In the second case, patients with acute lymphoid leukemia were given a drug with T-cells carrying genetically modified antigen-specific receptors, which would allow them to recognize and eliminate tumor cells. After t-cell infusion, patients have been experiencing rapid development of cytokine release syndrome. Levels of IFN-g and IL-6 increased 100-1000 times, and systemic inflammation and fever further passed into macrophage activation syndrome.
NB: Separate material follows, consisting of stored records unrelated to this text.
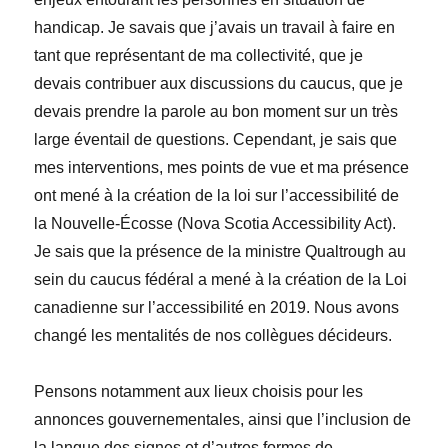
handicap. Je savais que j’avais un travail à faire en
tant que représentant de ma collectivité, que je
devais contribuer aux discussions du caucus, que je
devais prendre la parole au bon moment sur un très
large éventail de questions. Cependant, je sais que
mes interventions, mes points de vue et ma présence
ont mené à la création de la loi sur l’accessibilité de
la Nouvelle-Écosse (
Nova Scotia Accessibility Act
).
Je sais que la présence de la ministre Qualtrough au
sein du caucus fédéral a mené à la création de la L
oi
canadienne sur l’accessibilité
en 2019. Nous avons
changé les mentalités de nos collègues décideurs.
Pensons notamment aux lieux choisis pour les
annonces gouvernementales, ainsi que l’inclusion de
la langue des signes et d’autres formes de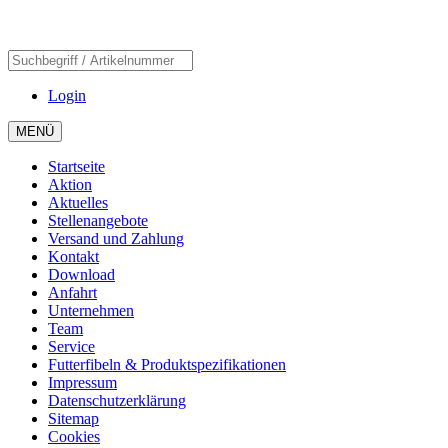
Login
MENÜ
Startseite
Aktion
Aktuelles
Stellenangebote
Versand und Zahlung
Kontakt
Download
Anfahrt
Unternehmen
Team
Service
Futterfibeln & Produktspezifikationen
Impressum
Datenschutzerklärung
Sitemap
Cookies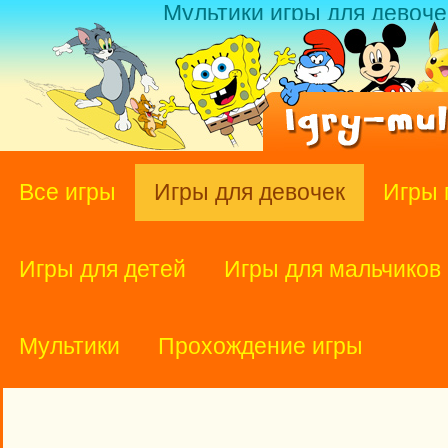
Мультики игры для девоче
Все игры
Игры для девочек
Игры 
Игры для детей
Игры для мальчиков
Мультики
Прохождение игры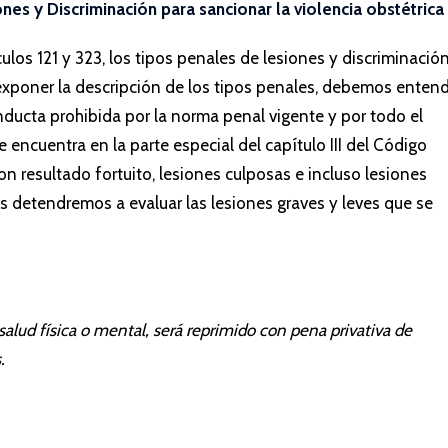
ones y Discriminación para sancionar la violencia obstétrica
los 121 y 323, los tipos penales de lesiones y discriminació
exponer la descripción de los tipos penales, debemos enten
ducta prohibida por la norma penal vigente y por todo el
 encuentra en la parte especial del capítulo III del Código
on resultado fortuito, lesiones culposas e incluso lesiones
os detendremos a evaluar las lesiones graves y leves que se
salud física o mental, será reprimido con pena privativa de
.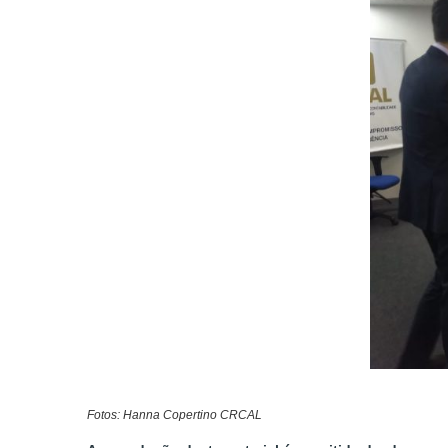
F
otos: Hanna Copertino CRCAL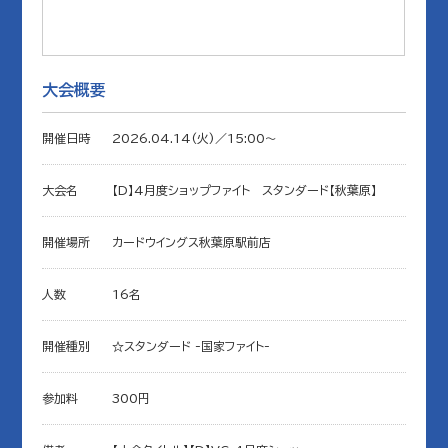
大会概要
開催日時
2026.04.14(火)／15:00〜
大会名
【D】4月度ショップファイト スタンダード【秋葉原】
開催場所
カードウイングス秋葉原駅前店
人数
16名
開催種別
☆スタンダード -国家ファイト-
参加料
300円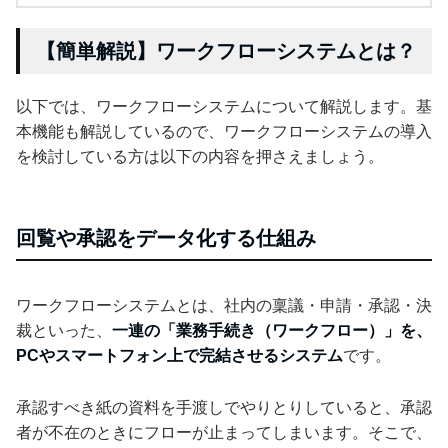
【簡単解説】ワークフローシステムとは？
以下では、ワークフローシステムについて解説します。基
本機能も解説しているので、ワークフローシステムの導入
を検討している方は以下の内容を押さえましょう。
回覧や承認をデータ化する仕組み
ワークフローシステムとは、社内の稟議・申請・承認・決
裁といった、
一連の「業務手続き（ワークフロー）」を、
PCやスマートフォン上で完結させるシステム
です。
承認すべき紙の資料を手渡しでやりとりしていると、承認
者が不在のときにフローが止まってしまいます。そこで、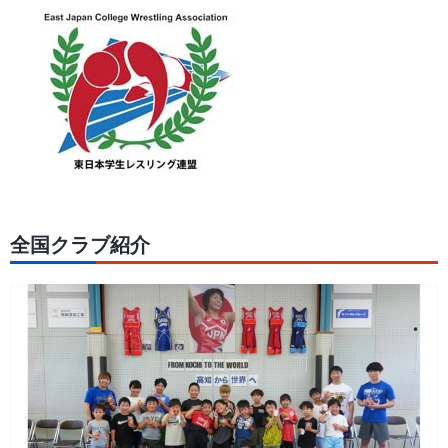
全国クラブ紹介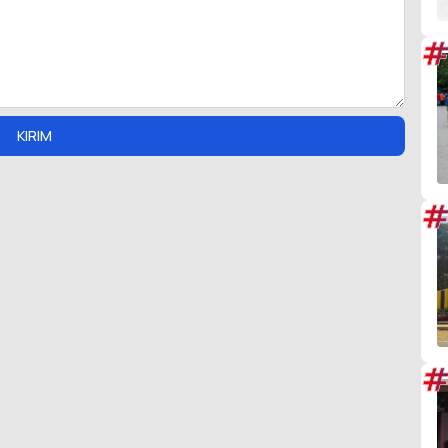
#
KIRIM
#
#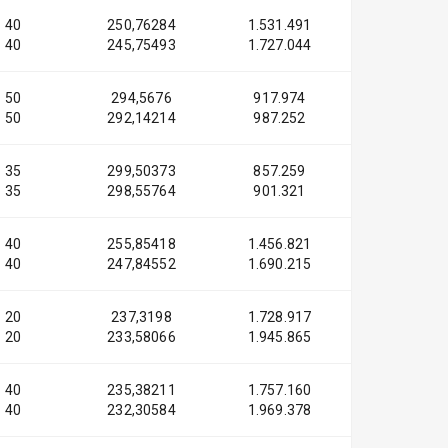
40
250,76284
1.531.491
40
245,75493
1.727.044
50
294,5676
917.974
50
292,14214
987.252
35
299,50373
857.259
35
298,55764
901.321
40
255,85418
1.456.821
40
247,84552
1.690.215
20
237,3198
1.728.917
20
233,58066
1.945.865
40
235,38211
1.757.160
40
232,30584
1.969.378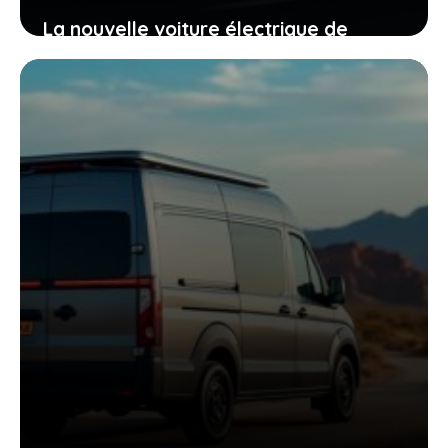
La nouvelle voiture électrique de
mitsubishi mise sur un air de famille
pour vous convaincre au premier
regard
18 juin 2026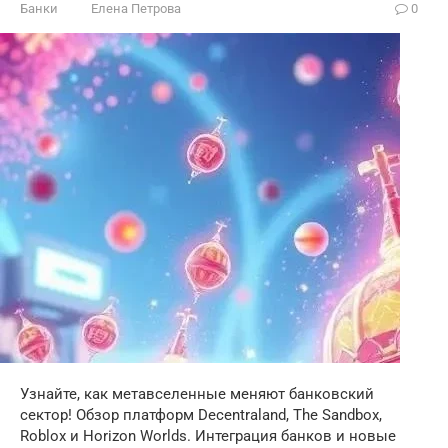
Банки
Елена Петрова
0
Узнайте, как метавселенные меняют банковский
сектор! Обзор платформ Decentraland, The Sandbox,
Roblox и Horizon Worlds. Интеграция банков и новые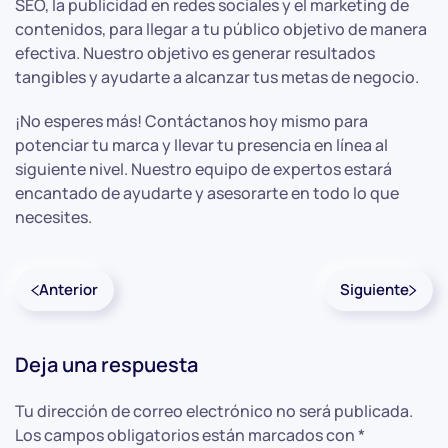
SEO, la publicidad en redes sociales y el marketing de
contenidos, para llegar a tu público objetivo de manera
efectiva. Nuestro objetivo es generar resultados
tangibles y ayudarte a alcanzar tus metas de negocio.
¡No esperes más! Contáctanos hoy mismo para
potenciar tu marca y llevar tu presencia en línea al
siguiente nivel. Nuestro equipo de expertos estará
encantado de ayudarte y asesorarte en todo lo que
necesites.
Anterior
Siguiente
Deja una respuesta
Tu dirección de correo electrónico no será publicada.
Los campos obligatorios están marcados con
*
These examples show how therapeutic intervention with rapid massive activation of T cells can bypass regulatory mechanisms that mitigate the effects of cytokines and have a systemic effect on the body.

 

Conclusions

Pathological immune responses are damaging blood vessels and internal organs which lead to a deterioration of clinical results. A better understanding of cytokine emergence at significant levels will help develop strategies for managing various forms of cytokine release syndrome.

The publication of numerous studies on COVID-19 may contribute to the identification of new underlying causes of impaired immune regulation and the development of alternative approaches. It may affect the cytokine and complement system, as well as coagulation to improve the control of various forms of sepsis.